Nepalis in Kuwait

Total population
- 67,226 (31 December 2020)

Regions with significant populations
- Kuwait City and Farwaniyah

Languages
- Nepali · Eastern Arabic

Religion
- Hinduism · Buddhism

Related ethnic groups
- Nepali people

= Nepalis in Kuwait =

People of Nepali origin settled in Kuwait

Nepalis in Kuwait consist mainly of migrants from Nepal to Kuwait, mostly migrant workers and domestic maids. A growing number of Nepalese workers are joining the hundreds of thousands of other South Asian expatriates in the oil-rich Gulf state as they are promised high monthly wages by recruiters in Nepal. More than 67,000 Nepalis working in Kuwait are domestic helpers and most of them are working as house maids.

==Social Issues==
Dozens of Nepalese men are being cheated out of their wages by employers in Kuwait, despite laws designed to protect them. Many of them can barely survive on what they are paid once they get to Kuwait.
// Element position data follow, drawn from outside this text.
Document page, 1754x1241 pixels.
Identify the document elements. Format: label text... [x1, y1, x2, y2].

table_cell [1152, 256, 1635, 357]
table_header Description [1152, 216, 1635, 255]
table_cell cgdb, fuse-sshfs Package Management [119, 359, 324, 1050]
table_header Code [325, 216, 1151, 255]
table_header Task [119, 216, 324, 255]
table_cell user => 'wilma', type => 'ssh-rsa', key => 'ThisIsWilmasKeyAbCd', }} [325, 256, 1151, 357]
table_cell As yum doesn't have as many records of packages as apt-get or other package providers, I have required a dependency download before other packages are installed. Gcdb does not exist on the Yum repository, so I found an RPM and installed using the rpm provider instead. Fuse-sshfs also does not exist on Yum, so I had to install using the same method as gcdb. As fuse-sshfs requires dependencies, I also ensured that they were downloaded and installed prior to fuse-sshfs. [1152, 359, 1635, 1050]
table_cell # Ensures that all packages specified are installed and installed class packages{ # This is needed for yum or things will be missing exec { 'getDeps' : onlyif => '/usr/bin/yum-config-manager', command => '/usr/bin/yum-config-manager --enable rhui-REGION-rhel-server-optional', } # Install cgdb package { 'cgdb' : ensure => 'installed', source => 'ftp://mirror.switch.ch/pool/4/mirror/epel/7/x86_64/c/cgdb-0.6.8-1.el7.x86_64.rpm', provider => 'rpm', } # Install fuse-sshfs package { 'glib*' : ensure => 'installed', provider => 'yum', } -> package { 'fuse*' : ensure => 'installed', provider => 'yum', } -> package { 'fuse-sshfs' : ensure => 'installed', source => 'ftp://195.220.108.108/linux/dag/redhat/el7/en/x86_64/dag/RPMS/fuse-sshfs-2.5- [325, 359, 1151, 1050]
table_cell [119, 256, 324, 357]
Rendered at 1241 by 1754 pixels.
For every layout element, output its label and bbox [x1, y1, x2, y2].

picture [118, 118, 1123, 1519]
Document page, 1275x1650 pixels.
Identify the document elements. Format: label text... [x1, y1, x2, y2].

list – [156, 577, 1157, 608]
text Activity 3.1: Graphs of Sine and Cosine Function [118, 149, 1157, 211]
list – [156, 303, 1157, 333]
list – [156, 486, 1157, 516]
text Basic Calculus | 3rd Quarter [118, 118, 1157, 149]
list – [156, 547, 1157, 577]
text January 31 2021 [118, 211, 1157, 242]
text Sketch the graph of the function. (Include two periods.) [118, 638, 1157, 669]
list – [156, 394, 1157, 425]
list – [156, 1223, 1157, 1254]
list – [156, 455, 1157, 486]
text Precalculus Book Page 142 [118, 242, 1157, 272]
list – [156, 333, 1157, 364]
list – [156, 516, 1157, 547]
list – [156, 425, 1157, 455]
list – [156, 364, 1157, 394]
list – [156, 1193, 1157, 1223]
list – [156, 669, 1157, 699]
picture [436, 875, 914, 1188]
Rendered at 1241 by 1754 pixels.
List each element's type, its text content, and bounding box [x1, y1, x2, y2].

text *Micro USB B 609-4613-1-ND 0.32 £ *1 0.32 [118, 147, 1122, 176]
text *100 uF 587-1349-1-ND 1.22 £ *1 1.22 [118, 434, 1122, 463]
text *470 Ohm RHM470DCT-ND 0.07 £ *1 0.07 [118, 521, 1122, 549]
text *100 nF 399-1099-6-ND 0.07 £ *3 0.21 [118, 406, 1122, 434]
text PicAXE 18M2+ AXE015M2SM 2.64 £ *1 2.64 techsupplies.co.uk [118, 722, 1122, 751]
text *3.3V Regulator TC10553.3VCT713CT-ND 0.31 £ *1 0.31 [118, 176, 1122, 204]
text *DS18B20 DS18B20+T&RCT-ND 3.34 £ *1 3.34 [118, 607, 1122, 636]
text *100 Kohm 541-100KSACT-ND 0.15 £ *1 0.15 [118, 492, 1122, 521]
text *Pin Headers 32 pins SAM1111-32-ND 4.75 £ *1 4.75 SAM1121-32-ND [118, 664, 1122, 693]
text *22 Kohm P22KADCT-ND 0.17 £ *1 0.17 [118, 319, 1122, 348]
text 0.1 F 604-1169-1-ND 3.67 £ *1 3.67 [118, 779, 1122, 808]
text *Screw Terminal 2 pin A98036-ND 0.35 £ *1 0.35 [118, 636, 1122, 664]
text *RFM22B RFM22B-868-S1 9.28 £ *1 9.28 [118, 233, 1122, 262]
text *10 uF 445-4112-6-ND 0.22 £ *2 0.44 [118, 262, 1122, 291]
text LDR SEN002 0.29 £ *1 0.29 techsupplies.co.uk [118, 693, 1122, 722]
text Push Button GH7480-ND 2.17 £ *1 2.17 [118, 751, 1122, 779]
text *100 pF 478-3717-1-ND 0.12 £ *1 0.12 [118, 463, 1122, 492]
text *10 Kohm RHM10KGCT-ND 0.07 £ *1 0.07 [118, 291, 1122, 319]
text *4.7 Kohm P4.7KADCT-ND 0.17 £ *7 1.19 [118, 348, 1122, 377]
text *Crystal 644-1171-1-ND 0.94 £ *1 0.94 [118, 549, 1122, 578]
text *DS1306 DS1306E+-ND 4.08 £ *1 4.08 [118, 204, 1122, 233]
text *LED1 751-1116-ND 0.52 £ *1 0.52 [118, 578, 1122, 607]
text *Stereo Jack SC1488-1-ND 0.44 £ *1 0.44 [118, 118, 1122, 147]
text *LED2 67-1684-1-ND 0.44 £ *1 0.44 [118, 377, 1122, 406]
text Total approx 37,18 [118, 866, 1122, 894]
For Nepalese women, working in Kuwait can be even more hazardous than for the men. Due to past cases of abuse, the Nepalese government forbids them from working there as housemaids. While many succeed in earning the high salaries of their dreams, many more fall victim to physical and sexual abuse. Many of these women show up at the Nepalese embassy in Kuwait bearing clear signs of sexual assault, claiming that their former employers owe them payment, and describing inhumane and illegal working conditions. However, despite the frequency of these claims, families are rarely investigated by the authorities. More often than not, the women are simply sent back to Nepal, where the cycle of trafficking can begin again.